[Document segment — start]

Aristotle’s Ethics is passionless and full of platitudes.

After all, Aristotle was not quite Greek; he had been settled and formed before coming to Athens; there was nothing Athenian about him, nothing of the hasty and inspiriting experimentalism which made Athens throb with political elan and at last helped to subject her to a unifying despot. He realized too completely the Delphic command to avoid excess: he is so anxious to pare away extremes that at last nothing is left. He is so fearful of disorder that he forgets to be fearful of slavery; he is so timid of uncertain change that he prefers a certain changelessness that near resembles death. He lacks that Heraclitean sense of flux which justifies the conservative in believing that all permanent change is gradual, and justifies the radical in believing that no changelessness is permanent. He forgets that Plato’s communism was meant only for the elite, the unselfish and ungreedy few; and he comes deviously to a Platonic result when he says that though property should be private, its use should be as far as possible common. He does not see (and perhaps he could not be expected in his early day to see) that individual control of the means of production was stimulating and salutary only when these means were so simple as to be purchasable by any man; and that their increasing complexity and cost lead to a dangerous centralization of ownership and power, and to an artificial and finally disruptive inequality. 

Aristotle is looking for order in everything so much so that he loses any sense of adventure.

But after all, these are quite inessential criticisms of what remains the most marvelous and influential system of thought ever put together by any single mind. It may be doubted if any other thinker has contributed so much to the enlightenment of the world. Every later age has drawn upon Aristotle, and stood upon his shoulders to see the truth. The varied and magnificent culture of Alexandria found its scientific inspiration in him. His Organon played a central role in shaping the minds of the medieval barbarians into disciplined and consistent thought. The other works, translated by Nestorian Christians into Syriac in the fifth century A. D., and thence into Arabic and Hebrew in the tenth century, and thence into Latin towards 1225, turned scholasticism from its eloquent beginnings in Abelard to encyclopedic completion in Thomas Aquinas. The Crusaders brought back more accurate Greek copies of the philosopher’s texts; and the Greek scholars of Constantinople brought further Aristotelian treasures with them when, after 1453, they fled from the besieging Turks. The works of Aristotle came to be for European philosophy what the Bible was for theology—an almost infallible text, with solutions for every problem. In 1215 the Papal legate at Paris forbade teachers to lecture on his works; in 1231 Gregory IX appointed a commission to expurgate him; by 1260 he was de rigueur in every Christian school, and ecclesiastical assemblies penalized deviations from his views. Chaucer describes his student as happy by having 

At his beddes hed
Twenty bookes clothed in blake or red,
Of Aristotle and hill philosophie;

and in the first circles of Hell, says Dante, 

I saw the Master there of those who know,
Amid the philosophic family,
By all admired, and by all reverenced; 
There Plato too I saw, and Socrates, 
Who stood beside him closer than the rest.

[Document segment — finish]

→ **Required work**:
Using the passage on Aristotle, mark each statement yes or no and quote the words that decide it: (a) In 1215 the Papal legate at Paris forbade teachers to lecture on Aristotle's works. (b) Aristotle's other works were translated into Latin in the tenth century. (c) Aristotle held that property should be both privately owned and privately used.

[Material shown — start]

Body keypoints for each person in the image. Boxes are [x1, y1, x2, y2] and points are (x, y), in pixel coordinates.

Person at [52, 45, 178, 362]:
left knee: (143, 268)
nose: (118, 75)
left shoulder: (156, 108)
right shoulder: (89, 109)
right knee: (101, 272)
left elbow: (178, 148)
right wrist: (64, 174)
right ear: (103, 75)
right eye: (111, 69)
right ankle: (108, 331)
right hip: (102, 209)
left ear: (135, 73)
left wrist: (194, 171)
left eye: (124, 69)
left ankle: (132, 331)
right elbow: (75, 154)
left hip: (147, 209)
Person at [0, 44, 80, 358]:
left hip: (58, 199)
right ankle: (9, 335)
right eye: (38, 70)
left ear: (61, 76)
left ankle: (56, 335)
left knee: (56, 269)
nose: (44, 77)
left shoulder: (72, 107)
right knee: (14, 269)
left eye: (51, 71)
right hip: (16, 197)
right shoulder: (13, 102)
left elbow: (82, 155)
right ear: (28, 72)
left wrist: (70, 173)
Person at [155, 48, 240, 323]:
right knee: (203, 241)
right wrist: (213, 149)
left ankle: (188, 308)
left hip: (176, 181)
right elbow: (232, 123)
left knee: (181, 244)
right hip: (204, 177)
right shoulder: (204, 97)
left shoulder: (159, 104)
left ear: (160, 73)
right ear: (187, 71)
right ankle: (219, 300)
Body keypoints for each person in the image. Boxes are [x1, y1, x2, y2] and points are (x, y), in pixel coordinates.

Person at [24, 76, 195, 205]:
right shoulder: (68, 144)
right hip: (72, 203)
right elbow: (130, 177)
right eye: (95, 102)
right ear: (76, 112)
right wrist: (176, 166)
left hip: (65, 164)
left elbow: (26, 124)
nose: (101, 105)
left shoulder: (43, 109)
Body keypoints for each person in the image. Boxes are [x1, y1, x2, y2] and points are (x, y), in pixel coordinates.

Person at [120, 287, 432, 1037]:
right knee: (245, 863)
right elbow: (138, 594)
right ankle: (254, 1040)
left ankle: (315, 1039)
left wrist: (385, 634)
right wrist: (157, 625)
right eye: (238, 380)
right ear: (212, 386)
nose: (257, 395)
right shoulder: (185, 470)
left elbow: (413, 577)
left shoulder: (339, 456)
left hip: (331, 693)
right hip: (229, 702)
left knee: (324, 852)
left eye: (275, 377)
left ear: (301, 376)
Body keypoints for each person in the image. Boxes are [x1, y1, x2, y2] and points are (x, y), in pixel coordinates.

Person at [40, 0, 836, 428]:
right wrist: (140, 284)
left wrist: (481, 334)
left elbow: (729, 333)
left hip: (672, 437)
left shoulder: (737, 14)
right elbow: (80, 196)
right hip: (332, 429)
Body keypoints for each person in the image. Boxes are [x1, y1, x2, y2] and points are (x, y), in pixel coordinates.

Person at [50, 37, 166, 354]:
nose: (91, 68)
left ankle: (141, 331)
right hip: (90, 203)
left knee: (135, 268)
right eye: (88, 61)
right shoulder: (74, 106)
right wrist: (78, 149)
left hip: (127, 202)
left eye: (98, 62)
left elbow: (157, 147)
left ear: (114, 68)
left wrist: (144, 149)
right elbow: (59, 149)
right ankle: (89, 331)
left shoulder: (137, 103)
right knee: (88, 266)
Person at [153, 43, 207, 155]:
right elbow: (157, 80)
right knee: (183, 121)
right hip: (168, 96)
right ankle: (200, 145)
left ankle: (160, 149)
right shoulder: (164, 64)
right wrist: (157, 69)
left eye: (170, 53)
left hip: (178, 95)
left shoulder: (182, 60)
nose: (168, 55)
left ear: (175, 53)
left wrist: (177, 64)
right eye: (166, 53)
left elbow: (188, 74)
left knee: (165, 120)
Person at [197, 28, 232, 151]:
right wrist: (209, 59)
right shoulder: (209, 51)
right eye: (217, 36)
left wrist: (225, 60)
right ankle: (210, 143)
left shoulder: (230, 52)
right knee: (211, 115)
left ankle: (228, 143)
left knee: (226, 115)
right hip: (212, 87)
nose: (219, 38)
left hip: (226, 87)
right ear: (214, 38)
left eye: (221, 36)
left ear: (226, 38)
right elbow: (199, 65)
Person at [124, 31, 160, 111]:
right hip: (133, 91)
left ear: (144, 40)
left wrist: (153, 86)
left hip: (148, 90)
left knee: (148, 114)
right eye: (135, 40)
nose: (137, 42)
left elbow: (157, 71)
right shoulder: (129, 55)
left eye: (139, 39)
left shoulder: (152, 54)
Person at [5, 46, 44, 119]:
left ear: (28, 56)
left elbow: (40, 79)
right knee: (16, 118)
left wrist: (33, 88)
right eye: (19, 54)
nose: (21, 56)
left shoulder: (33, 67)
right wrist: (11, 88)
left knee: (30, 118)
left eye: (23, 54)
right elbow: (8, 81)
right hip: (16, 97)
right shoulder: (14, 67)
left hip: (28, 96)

[Material shown — finish]

→ **Problem solution**:
(a) Yes: "In 1215 the Papal legate at Paris forbade teachers to lecture on his works"
(b) No: "thence into Arabic and Hebrew in the tenth century, and thence into Latin towards 1225"
(c) No: "though property should be private, its use should be as far as possible common"